Tiny brain attacked on Wednesday night as well, only this time I think it was due to shrinkage. You see, it is spring, and even in Oregon, in the spring, when it stops raining for a few days the temperature starts to rise and we had a high in the low 70′s. Wally is ok when its 66. He starts panting when its 67, and completely melts at 69. I’m not exaggerating here, my thermostat can confirm, as soon as the house temp goes from 66 (no panting) to 67, he starts panting. At 69 he is pacing and collapsing in various parts of the house, melting. He is a very melodramatic Golden Gorilla with a Tiny, Tiny Brain. The agility barn where we practice is very warm in the summer, and even on comfortable spring days, it gets a bit stuffy inside. The barn is in a rural location, and to keep the neighbors happy, and to legally have a dog business on farm use land, our trainer had to jump through hoops and build a barn fully insulated to keep noise inside, and can’t open a window or door during classes. Wally, er the Golden Gorilla, melted. He planted his butt, whined and panted and refused to eat chicken. Cheese was ok though, go figure. He paced, wouldn’t look at me, couldn’t muster an ounce of motivation. When I could get him up, he walked instead of running. Now again, I should temper my complaints with what he did right. While most of the 35 minutes (short class due to us all being able to work at the same time) he sat and panted and looked tortured, I was able to get a few moments of great engagement and slightly faster than a walk movement out of him as we practiced front crosses through jump standards. So yes, most of the class was a bust, but he had a few moments when he tried and had fun.

I’m hoping he will adjust some to the increasing temperature so we can continue classes until the real heat of summer hits. But we may need to take a hiatus from agility until the fall if he continues to melt when its over 69. I’m a bit disappointed, but perhaps he will surprise me and be more engaged when we are more active in class as we all progress. And there is always obedience work we can do this summer if in fact he can’t handle the heat.
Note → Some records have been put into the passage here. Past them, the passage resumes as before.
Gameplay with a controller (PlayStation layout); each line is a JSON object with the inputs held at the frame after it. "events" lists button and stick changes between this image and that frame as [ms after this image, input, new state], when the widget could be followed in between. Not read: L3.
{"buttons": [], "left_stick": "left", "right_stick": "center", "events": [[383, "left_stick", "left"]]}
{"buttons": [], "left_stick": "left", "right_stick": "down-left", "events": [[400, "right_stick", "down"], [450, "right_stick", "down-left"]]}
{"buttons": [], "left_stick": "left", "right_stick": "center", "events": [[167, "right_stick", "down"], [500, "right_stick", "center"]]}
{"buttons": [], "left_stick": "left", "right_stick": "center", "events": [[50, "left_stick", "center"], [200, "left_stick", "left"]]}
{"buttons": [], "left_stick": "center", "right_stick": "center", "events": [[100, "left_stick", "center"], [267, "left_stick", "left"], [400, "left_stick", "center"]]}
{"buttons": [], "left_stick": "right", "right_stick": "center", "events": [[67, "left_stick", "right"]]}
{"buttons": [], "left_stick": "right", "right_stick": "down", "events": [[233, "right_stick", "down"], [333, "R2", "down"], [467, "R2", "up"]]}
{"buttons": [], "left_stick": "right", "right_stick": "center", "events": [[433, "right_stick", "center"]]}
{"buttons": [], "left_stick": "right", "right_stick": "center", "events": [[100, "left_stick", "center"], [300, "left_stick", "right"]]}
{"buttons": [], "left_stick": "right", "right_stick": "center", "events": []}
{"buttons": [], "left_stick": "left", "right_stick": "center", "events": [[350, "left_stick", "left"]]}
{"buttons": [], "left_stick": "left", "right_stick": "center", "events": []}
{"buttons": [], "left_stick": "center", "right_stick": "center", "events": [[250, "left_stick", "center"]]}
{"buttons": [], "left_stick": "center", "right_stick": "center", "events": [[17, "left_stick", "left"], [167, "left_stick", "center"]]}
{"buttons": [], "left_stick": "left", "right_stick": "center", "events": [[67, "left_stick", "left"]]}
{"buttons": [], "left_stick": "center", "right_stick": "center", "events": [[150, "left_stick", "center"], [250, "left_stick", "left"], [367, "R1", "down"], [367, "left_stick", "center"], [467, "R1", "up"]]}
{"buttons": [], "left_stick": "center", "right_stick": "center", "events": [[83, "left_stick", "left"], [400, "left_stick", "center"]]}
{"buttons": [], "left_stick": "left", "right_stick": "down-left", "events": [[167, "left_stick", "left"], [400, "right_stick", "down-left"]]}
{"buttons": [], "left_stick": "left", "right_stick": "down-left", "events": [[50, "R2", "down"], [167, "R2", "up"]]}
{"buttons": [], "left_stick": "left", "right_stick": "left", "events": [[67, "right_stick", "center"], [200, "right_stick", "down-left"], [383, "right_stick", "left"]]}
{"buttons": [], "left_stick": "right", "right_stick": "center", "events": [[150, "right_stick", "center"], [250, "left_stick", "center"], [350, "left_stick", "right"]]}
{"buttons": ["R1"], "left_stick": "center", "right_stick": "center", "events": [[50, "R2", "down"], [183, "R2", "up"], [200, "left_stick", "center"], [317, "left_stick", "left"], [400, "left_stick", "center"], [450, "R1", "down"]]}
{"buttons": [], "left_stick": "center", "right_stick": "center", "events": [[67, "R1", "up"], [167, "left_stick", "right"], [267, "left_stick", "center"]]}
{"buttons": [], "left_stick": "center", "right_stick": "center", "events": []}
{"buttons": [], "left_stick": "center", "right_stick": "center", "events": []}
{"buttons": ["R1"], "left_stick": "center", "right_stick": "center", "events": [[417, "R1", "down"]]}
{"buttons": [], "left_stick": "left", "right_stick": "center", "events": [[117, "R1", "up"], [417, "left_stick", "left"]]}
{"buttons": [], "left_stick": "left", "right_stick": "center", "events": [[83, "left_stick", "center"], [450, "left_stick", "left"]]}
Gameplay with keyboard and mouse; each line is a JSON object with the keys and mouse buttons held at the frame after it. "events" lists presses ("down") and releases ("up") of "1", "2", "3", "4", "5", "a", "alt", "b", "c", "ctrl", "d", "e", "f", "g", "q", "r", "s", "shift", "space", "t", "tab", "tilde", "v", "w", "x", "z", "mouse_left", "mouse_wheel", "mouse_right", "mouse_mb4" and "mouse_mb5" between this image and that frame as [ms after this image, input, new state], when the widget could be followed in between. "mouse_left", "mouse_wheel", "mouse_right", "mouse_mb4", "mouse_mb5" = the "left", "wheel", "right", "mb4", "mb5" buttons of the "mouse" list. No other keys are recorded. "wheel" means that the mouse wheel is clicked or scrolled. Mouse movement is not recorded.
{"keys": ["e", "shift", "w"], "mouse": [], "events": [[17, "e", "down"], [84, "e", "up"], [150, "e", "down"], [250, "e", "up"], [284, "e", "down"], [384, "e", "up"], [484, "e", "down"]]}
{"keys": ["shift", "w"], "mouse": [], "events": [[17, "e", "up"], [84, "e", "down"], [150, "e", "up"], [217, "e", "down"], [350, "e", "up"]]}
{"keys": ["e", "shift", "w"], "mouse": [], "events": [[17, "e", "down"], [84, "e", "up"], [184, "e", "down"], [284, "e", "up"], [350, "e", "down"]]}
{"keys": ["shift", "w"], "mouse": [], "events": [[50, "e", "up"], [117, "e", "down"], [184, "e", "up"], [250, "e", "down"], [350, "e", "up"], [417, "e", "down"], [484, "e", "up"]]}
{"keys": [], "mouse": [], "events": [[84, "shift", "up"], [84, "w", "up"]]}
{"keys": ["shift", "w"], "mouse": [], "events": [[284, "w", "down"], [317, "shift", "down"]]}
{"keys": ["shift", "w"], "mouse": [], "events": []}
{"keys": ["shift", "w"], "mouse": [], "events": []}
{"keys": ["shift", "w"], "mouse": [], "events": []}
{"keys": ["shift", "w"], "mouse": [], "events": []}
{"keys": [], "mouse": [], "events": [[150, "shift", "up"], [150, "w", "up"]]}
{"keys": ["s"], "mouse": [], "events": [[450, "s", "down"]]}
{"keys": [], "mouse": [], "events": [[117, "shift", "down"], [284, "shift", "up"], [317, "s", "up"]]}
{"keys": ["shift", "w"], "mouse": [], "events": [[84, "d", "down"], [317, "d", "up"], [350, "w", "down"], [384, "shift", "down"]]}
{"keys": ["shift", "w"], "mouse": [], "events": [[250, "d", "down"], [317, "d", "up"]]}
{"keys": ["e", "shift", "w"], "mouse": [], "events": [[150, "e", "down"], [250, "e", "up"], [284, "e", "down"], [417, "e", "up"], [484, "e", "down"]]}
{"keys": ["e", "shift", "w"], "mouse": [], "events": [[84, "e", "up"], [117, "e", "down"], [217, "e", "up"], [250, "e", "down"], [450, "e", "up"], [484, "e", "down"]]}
My Golden Gorilla with a Tiny, Tiny Brain really is a good boy, a smart boy, but he’s also turning into a big boy Tibetan Mastiff, presenting me with all kinds of new challenges. I feel about 10 steps behind him in terms of training and where we need to be in order to tackle these challenges, but I wanted a challenge…right?

A Note From Shana:

This blog is a journal to record my progress in training a Tibetan Mastiff, known for their independent and untrainable nature, to compete at the highest levels of AKC Agility and Obedience. Succeed or fail, my hope is our journey is inspirational to my fellow TM owners, as well as a source of humor and humility for dog lovers everywhere.